**The task**
Transcribe, exactly as they appear, only the lines from the one holding "Gameplay with a controller (PlayStation" through the end of the entries below.

**Given data**
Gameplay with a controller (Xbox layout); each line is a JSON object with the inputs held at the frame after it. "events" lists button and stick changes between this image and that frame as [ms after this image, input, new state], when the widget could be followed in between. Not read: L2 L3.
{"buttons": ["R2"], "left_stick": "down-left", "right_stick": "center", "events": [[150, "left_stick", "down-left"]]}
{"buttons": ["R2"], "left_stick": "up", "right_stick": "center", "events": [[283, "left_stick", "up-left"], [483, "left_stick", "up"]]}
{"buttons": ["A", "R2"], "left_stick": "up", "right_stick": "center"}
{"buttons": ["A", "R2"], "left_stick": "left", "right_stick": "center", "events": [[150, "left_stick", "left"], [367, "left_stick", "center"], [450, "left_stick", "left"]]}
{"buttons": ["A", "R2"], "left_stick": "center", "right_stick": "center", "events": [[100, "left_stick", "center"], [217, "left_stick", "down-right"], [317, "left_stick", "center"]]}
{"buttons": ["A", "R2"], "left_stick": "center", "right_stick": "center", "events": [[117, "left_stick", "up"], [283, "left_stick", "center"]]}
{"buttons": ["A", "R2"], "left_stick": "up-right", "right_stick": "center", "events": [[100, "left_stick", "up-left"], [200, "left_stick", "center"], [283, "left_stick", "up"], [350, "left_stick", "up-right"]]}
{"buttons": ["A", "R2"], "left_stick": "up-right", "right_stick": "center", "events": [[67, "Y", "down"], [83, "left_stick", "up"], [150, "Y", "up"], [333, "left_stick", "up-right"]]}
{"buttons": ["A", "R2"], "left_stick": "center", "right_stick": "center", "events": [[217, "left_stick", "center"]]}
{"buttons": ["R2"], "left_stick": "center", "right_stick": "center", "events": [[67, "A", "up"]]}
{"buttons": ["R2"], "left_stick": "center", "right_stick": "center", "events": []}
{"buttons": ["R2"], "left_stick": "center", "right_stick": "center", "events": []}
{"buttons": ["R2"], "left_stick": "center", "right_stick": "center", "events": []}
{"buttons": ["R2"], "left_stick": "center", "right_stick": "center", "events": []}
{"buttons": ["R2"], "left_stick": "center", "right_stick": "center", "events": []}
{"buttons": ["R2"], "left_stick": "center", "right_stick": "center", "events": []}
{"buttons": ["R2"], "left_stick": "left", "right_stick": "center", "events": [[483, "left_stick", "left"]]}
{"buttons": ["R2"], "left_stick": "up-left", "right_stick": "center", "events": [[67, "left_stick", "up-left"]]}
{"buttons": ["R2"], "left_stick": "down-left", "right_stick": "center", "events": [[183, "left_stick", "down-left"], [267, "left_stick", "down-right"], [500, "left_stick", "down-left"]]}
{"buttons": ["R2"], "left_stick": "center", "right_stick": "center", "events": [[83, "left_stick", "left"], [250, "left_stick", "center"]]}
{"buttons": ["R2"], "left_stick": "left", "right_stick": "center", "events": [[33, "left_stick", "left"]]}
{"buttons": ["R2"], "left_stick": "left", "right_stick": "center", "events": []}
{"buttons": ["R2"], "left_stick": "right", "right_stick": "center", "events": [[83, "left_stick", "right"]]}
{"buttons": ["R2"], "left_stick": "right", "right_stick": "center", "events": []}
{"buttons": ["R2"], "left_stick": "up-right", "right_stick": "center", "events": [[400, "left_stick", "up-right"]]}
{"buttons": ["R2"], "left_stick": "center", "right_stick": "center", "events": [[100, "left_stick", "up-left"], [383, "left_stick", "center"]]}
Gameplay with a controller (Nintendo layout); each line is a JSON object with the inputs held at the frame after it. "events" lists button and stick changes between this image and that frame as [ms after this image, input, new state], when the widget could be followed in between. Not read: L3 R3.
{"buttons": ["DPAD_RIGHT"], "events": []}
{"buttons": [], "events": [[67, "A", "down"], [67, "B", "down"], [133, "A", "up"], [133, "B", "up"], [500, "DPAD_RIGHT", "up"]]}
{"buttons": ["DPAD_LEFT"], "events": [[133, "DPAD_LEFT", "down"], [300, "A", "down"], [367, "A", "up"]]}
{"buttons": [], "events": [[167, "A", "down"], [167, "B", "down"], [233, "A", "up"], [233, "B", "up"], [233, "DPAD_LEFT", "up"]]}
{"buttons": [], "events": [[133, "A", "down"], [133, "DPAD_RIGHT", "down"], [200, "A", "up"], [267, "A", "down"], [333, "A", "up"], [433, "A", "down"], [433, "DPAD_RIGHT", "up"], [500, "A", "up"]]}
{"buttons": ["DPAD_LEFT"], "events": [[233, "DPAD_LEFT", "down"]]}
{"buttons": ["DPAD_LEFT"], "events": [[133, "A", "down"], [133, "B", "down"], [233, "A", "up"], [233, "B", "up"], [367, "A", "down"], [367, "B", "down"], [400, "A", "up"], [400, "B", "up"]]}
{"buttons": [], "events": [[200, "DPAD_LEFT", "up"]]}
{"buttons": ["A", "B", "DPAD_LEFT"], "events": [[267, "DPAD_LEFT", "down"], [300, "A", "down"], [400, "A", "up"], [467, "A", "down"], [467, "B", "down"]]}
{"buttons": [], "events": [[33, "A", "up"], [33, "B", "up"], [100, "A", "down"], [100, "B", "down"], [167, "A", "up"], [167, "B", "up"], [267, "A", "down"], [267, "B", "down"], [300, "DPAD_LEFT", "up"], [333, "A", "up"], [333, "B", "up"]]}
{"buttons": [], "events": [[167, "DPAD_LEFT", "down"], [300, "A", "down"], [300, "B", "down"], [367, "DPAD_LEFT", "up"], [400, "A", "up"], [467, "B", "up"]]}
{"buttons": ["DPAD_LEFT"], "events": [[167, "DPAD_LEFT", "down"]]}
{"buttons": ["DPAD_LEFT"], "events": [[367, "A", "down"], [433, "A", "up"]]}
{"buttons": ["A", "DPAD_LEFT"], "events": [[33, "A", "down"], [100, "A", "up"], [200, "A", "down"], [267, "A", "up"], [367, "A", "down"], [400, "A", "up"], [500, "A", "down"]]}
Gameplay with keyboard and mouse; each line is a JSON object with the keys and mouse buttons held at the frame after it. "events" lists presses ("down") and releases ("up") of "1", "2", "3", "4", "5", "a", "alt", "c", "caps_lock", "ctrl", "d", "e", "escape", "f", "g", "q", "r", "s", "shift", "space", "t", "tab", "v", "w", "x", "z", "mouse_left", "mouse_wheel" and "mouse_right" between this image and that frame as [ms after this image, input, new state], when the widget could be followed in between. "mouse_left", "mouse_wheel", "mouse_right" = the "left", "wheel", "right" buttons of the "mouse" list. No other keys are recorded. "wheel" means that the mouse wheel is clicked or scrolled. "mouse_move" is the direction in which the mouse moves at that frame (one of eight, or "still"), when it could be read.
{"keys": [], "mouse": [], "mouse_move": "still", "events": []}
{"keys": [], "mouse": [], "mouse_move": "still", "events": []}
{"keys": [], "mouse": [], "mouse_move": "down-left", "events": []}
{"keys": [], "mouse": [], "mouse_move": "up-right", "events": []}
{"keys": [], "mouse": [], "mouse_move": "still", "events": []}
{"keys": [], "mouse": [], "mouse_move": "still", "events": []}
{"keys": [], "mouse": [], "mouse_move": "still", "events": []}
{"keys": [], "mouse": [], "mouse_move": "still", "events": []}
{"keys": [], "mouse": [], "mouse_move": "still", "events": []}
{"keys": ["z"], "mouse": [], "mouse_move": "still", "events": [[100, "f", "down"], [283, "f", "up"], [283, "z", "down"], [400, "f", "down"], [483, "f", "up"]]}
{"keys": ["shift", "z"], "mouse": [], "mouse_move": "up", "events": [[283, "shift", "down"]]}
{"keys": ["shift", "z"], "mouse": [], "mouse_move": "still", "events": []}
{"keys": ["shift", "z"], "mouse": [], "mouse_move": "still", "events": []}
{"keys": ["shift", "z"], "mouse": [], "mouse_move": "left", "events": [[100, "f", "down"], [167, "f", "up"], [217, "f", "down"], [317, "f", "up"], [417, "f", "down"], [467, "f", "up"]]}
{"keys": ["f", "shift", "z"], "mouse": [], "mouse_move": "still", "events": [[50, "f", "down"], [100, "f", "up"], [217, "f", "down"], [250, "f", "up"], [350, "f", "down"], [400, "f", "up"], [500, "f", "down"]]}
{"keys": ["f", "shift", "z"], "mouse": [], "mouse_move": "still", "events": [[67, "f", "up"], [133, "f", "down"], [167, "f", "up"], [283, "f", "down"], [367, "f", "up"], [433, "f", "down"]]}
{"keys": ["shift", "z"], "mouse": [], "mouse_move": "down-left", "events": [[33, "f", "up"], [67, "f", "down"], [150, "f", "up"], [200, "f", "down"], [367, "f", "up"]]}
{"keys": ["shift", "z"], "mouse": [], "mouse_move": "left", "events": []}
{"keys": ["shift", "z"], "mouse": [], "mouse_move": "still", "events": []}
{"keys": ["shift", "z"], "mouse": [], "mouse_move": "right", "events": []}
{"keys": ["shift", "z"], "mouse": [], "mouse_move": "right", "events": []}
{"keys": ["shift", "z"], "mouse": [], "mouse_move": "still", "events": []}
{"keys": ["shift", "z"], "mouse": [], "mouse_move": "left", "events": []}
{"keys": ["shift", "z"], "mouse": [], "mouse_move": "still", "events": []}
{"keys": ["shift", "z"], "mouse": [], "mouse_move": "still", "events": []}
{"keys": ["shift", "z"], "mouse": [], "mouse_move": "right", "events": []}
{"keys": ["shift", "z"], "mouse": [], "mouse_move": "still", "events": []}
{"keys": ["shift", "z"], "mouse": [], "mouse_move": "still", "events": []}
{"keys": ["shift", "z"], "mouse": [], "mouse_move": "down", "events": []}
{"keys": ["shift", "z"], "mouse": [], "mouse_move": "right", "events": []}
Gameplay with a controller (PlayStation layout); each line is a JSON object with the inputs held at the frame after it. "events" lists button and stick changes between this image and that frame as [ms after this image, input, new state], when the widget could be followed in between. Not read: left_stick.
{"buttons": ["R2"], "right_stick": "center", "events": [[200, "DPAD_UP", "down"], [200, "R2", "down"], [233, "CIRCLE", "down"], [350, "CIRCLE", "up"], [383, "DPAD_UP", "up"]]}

**Exercise solution**
Gameplay with a controller (PlayStation layout); each line is a JSON object with the inputs held at the frame after it. "events" lists button and stick changes between this image and that frame as [ms after this image, input, new state], when the widget could be followed in between. Not read: left_stick.
{"buttons": ["R2"], "right_stick": "center", "events": [[200, "DPAD_UP", "down"], [200, "R2", "down"], [233, "CIRCLE", "down"], [350, "CIRCLE", "up"], [383, "DPAD_UP", "up"]]}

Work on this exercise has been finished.